Rainer Maria Rilke. Torso arcaico de Apolo

El soneto, una forma típicamente que apunta a la completud, aquí puede ser apreciado en su trabajo en torno a una forma rota: un torso sin cabeza ni extremidades. Desde la visión de Mark Doty, Rilke buscaba la manera, hacia 1906, dos años antes de que se publicase este poema en los Neue Gedichte, de darle más “cuerpo” a sus poemas, pues pensaba que lo que había escrito hasta el momento se sustentaba demasiado “en el aire”. Rilke consigue así una comisión de la editorial Julius Bard para trabajar en una biografía en torno al, por aquel entonces, ya célebre escultor, Auguste Rodin. Rodin a su vez envía a Rilke al Louvre, le advierte que debe encontrar algo que ver, un objeto en torno al cual gravite irremediablemente su atención, y que escriba al respecto.
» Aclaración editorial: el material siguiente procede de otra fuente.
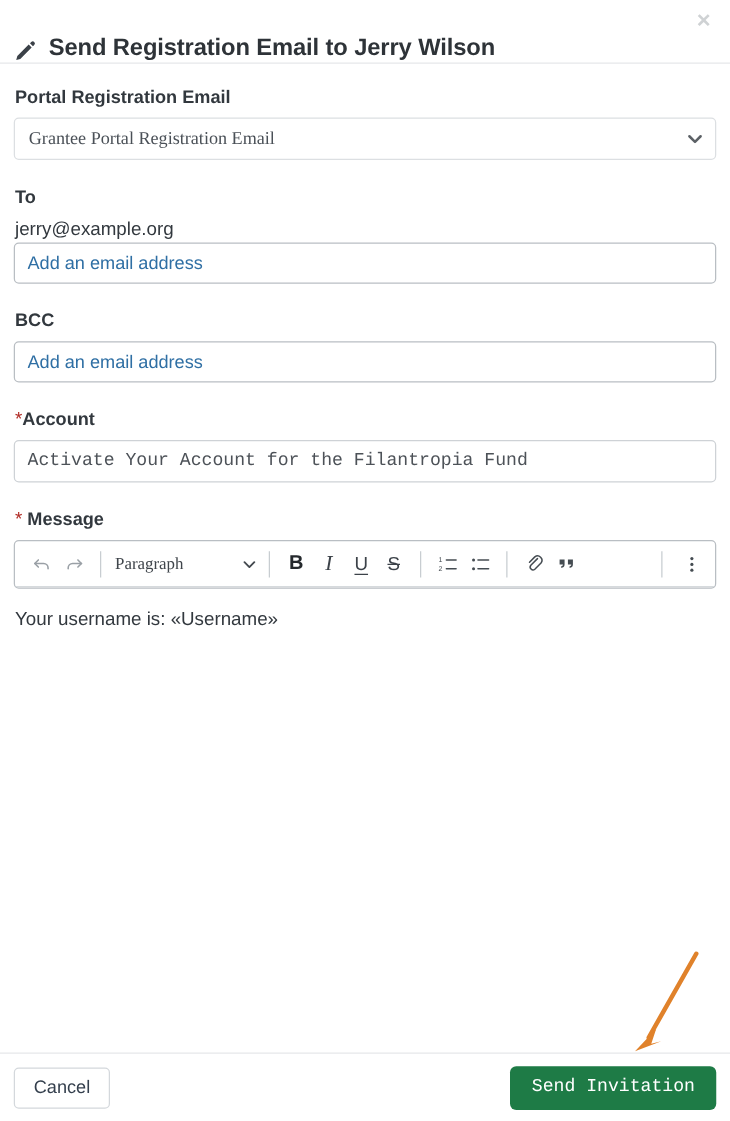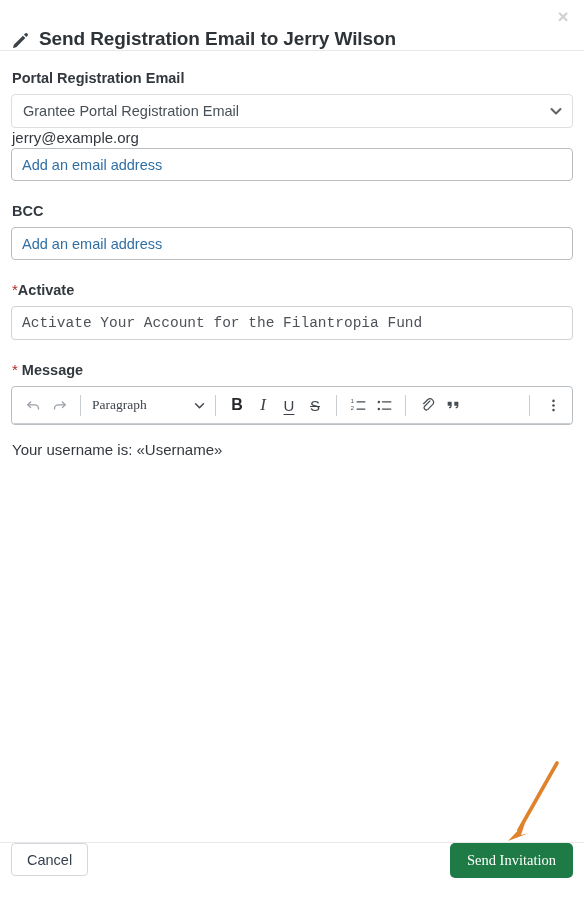--- a/index.html
+++ b/index.html
@@ -99,7 +99,7 @@
     box-sizing: border-box;
     padding: 0 30px 0 11px;
     font-size: 14.5px;
-    font-family: Liberation Sans, sans-serif;
+    font-family: Liberation Serif, serif;
     color: #4a5057;
     background: #ffffff;
     border: 1px solid #dcdfe2;

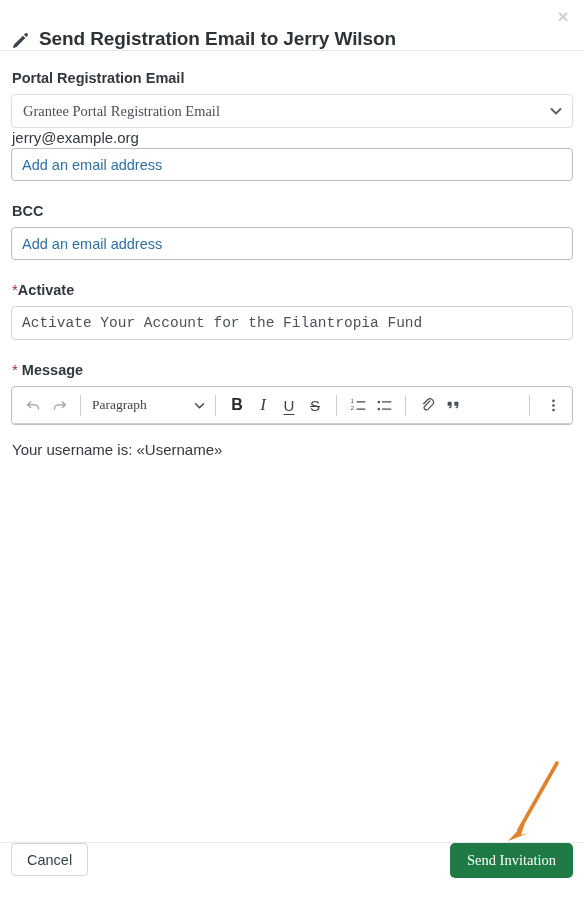--- a/index.html
+++ b/index.html
@@ -298,6 +298,7 @@
   </div>
 
   
+  <div class="field-label spaced">To</div>
   <div class="static-value">jerry@example.org</div>
 
   

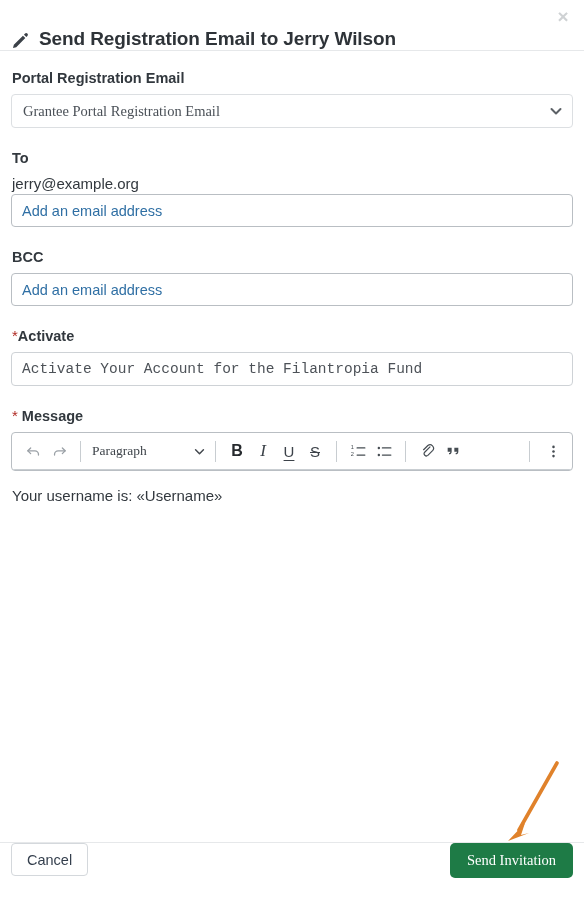--- a/index.html
+++ b/index.html
@@ -309,7 +309,7 @@
   <input class="form-input" type="text" placeholder="Add an email address" style="">
 
   
-  <div class="field-label spaced"><span class="req-star">*</span><span>Activate</span></div>
+  <div class="field-label spaced"><span class="req-star">*</span><span>Account</span></div>
   <input class="form-input subject-input" type="text" value="Activate Your Account for the Filantropia Fund" style="">
 
   

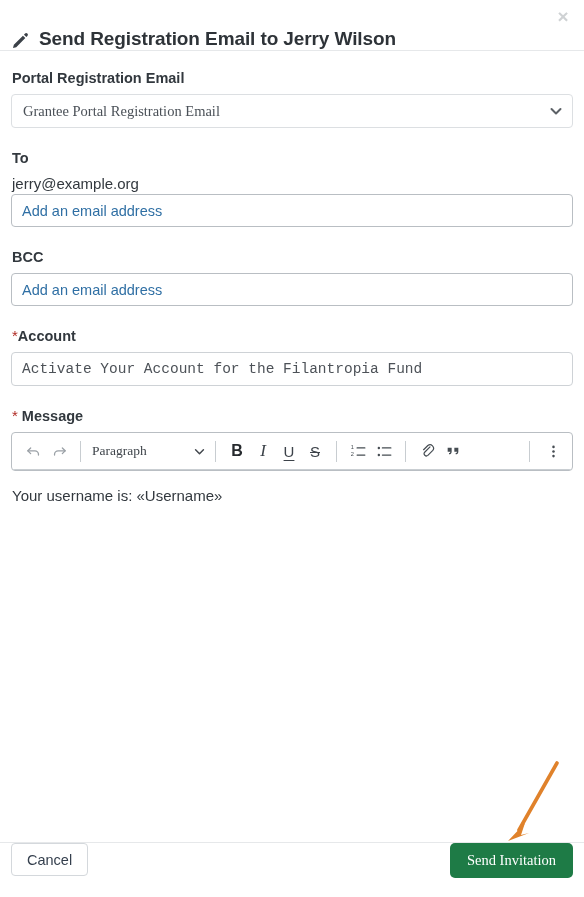--- a/index.html
+++ b/index.html
@@ -231,6 +231,7 @@
     height: 55px;
     border-top: 1px solid #e6e8ea;
     display: flex;
+    align-items: center;
     justify-content: space-between;
     padding: 0 11px;
     box-sizing: border-box;

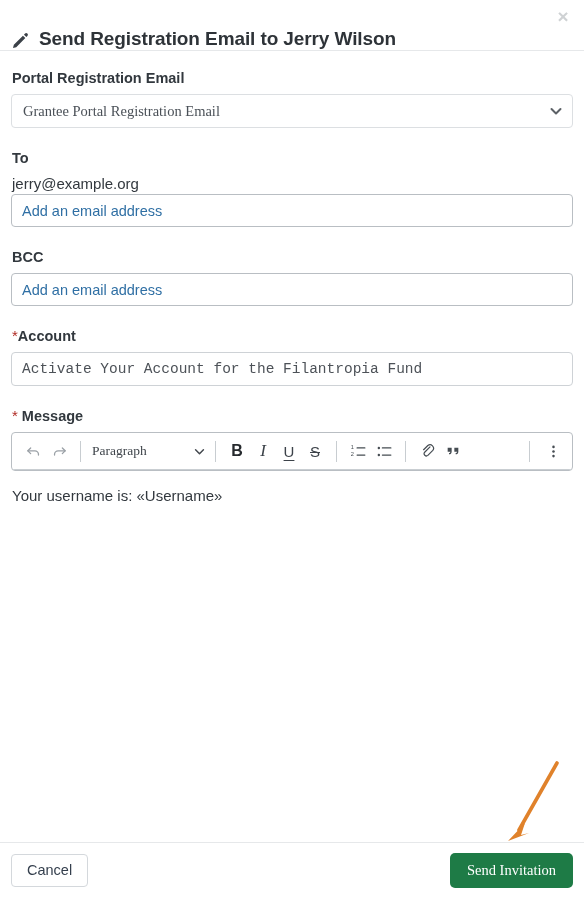--- a/index.html
+++ b/index.html
@@ -252,7 +252,7 @@
     height: 35px;
     padding: 0 17px;
     font-size: 14.5px;
-    font-family: Liberation Serif, serif;
+    font-family: Liberation Mono, monospace;
     color: #ffffff;
     background: #1e7b46;
     border: none;

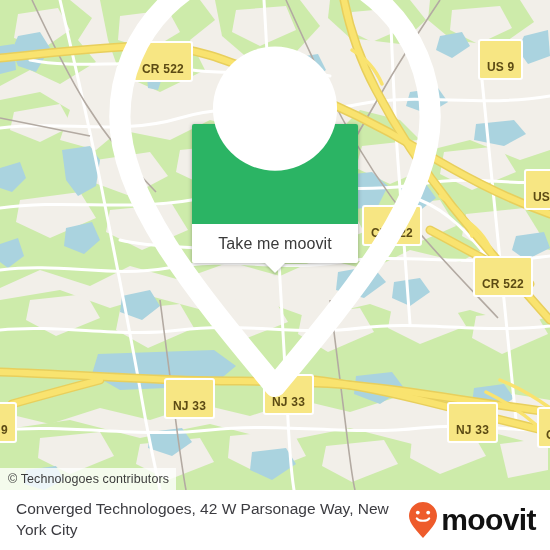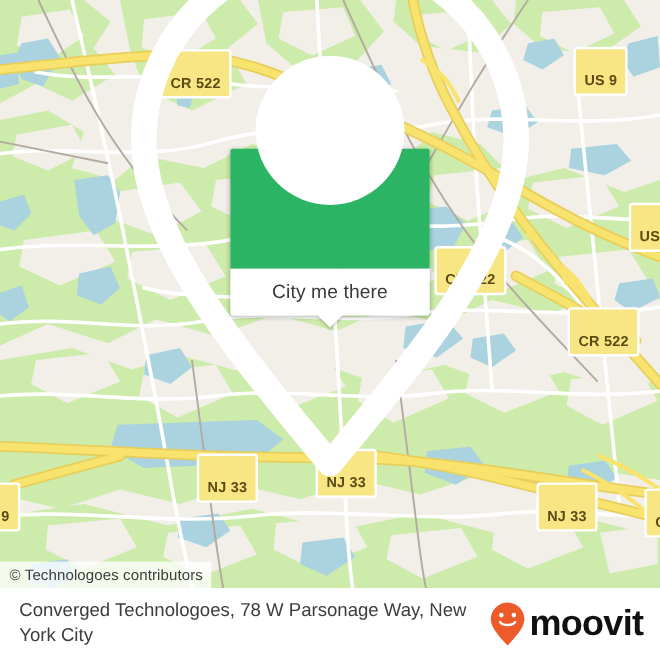--- a/index.html
+++ b/index.html
@@ -301,7 +301,7 @@
         </span>
       </div>
       <div class="popup-bottom">
-        <span class="popup-label">City me there</span>
+        <span class="popup-label">Take me moovit</span>
         <span class="popup-tail"></span>
       </div>
     </div>

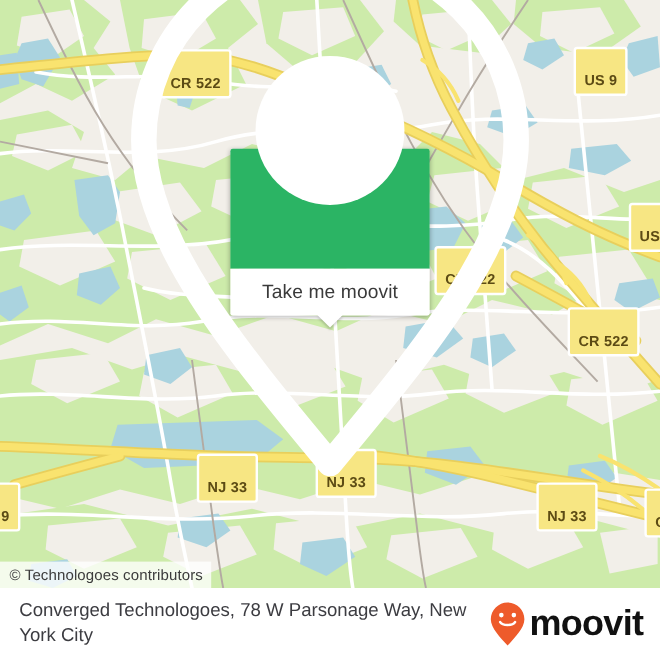--- a/index.html
+++ b/index.html
@@ -310,7 +310,7 @@
   </div>
 
   <div class="footer">
-    <div class="footer-caption">Converged Technologoes, 78 W Parsonage Way, New York City</div>
+    <div class="footer-caption">Converged Technologoes, 42 W Parsonage Way, New York City</div>
     <div class="brand">
       <span class="brand-mark">
         <svg width="30" height="38" viewBox="0 0 30 38" xmlns="http://www.w3.org/2000/svg">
Rilke halla el torso decapitado de Apolo, una mirada sin cabeza. Dice Adam Zagajewski que versos como tales bastarían para la posteridad, que sólo con eso bastaría para alcanzar la trascendencia, que no se necesita nada más –a los poco más de 30 años que tenía Rilke para ese entonces– que un final tan sorpresivo –ese “final del poema” tan caro para Giorgio Agamben– como el de este poema que consigue descolocar el punto focal, implicando tanto al yo lírico como al lector del poema en un solo golpe. Que no se necesita nada más para ganar la eternidad lírica que esculpir con palabras ese yo que observaba y que repentinamente se torna objeto observado, en tanto rompe las fronteras del papel. Aquí, en versión de Gustavo Osorio de Ita, recuperamos otra vez el torso arcaico de Apolo que mira Rilke, que miramos, el objeto que define al observador, a nosotros, a todos los que tenemos o que tendríamos que cambiar nuestra vida.

 

 

 

 

Torso arcaico de Apolo

No podemos conocer su legendaria cabeza
con ojos cual fruta madura. Incluso así su torso
yace aún infundido con relumbre desde dentro,
una lámpara, donde su mirada, ahora vuelta tenue,

irradia en todo su poder. De lo contrario
el pecho henchido no podría deslumbrarte, ni tampoco
la sonrisa que corre por las plácidas caderas y muslos
hacia ese oscuro centro donde la procreación solía destellar.

De lo contrario esta piedra parecería carecer de rostro
por debajo de la translúcida cascada de los hombros
y no tendría ese brillo de pelaje de bestia indómita:

y no podría, desde todas las fronteras de sí mismo,
estallar como una estrella: pues ahí no hay lugar
que no te mire. Debes cambiar tu vida.